Next steps for wastewater overflows

Queenstown Lakes District Council will take a community-based approach to reduce wastewater overflows.

Queenstown Lakes District Council announced last Monday that it will not appeal the recent Otago Regional Council decision to decline its resource consent application to discharge untreated wastewater overflows.

Submissions during the consenting process highlighted the community did not support the proposed approach, which has encouraged the council to consider new investment to address the risk of overflows from its network while continuing to protect public health. This alternative approach will see QLDC work with the community to ensure there is a clear understanding of what steps can be taken to help avoid overflows.

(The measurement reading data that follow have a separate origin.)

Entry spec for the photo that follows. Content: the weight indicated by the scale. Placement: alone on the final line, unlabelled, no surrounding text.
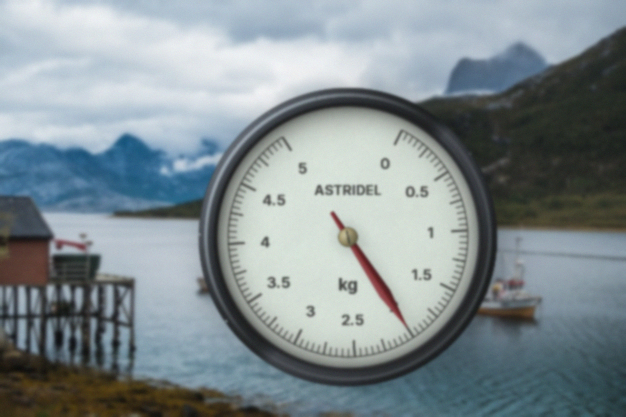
2 kg
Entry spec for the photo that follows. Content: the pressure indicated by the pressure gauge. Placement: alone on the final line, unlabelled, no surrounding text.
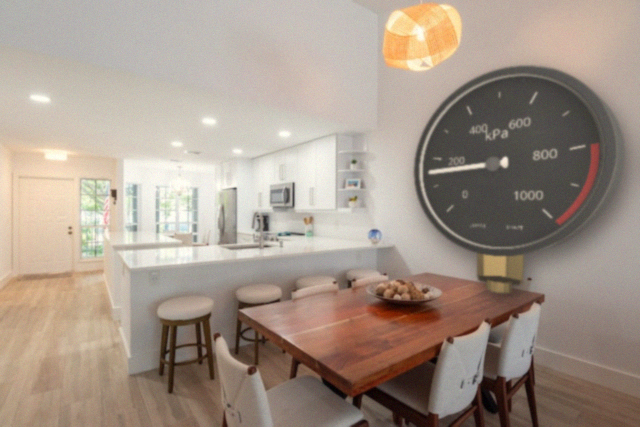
150 kPa
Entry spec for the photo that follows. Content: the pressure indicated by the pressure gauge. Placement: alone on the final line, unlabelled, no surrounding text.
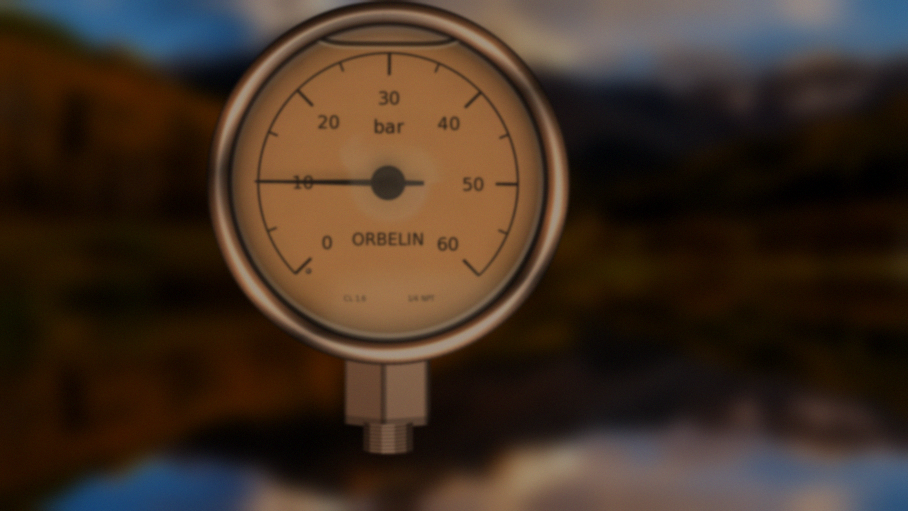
10 bar
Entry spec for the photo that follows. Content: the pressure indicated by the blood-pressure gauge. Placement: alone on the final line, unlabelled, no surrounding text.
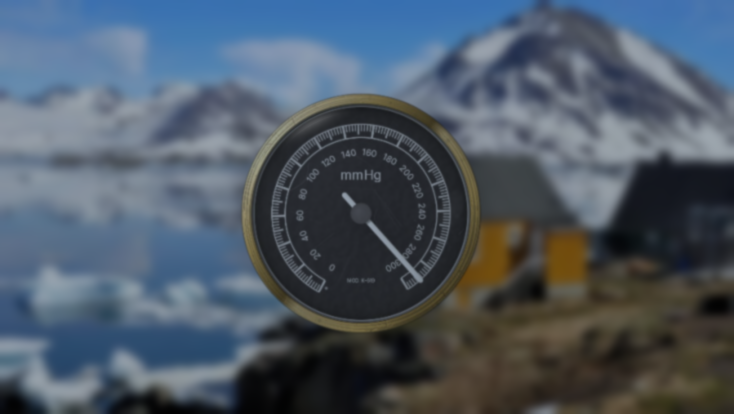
290 mmHg
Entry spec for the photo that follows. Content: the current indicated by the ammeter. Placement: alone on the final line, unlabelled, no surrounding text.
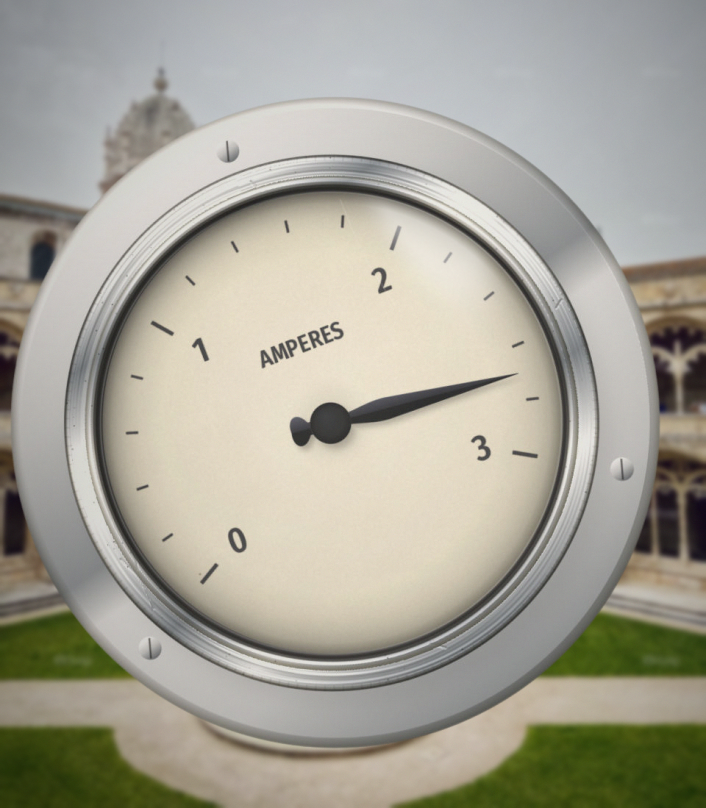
2.7 A
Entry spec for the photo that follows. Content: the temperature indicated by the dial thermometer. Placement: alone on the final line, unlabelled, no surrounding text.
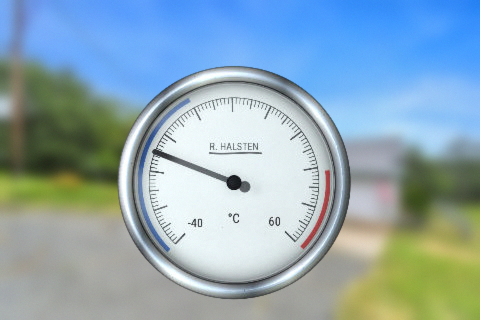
-15 °C
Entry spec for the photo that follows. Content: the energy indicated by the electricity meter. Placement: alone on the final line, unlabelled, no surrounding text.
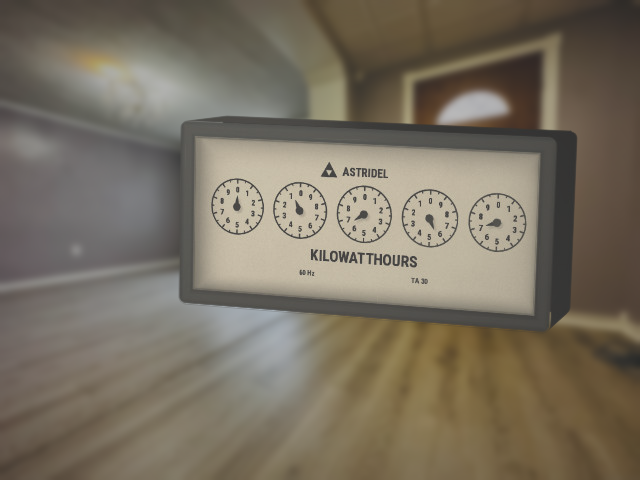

Mayor Jim Boult acknowledged that the community had been very clear about their feelings on the resource consent application. “Much of the intent behind the application was one of education and reducing risk of overflows whilst endeavouring to reduce the occurrence of costly court cases. On balance, the Council has determined that investing in these new initiatives is preferable to continuing to litigate the issue through the courts.

“We very much want to work closely with ORC to implement the programme of work outlined. Together, our approach will continue to be one that educates and mitigates risk, rather than just responding when things go wrong,” said Mayor Boult.

QLDC Councillor and Infrastructure Committee Chair Quentin Smith stated that it was logical and positive to take a solutions-based approach rather than a consenting one. “We all have a role to play in ensuring our wastewater network is functioning well and I hope the community will support these programmes.” 

QLDC’s new work programme will include an education programme for residents, businesses and visitors about not damaging or blocking the wastewater network.

However, Don Robertson from Guardians of Lake Wānaka said, “I would expect QLDC to contribute to baseline measurements of key water quality attributes of those lake areas (in all three lakes) most likely to be impacted by sewage overflows, spillage etc. I don’t see this in the QLDC list of actions.”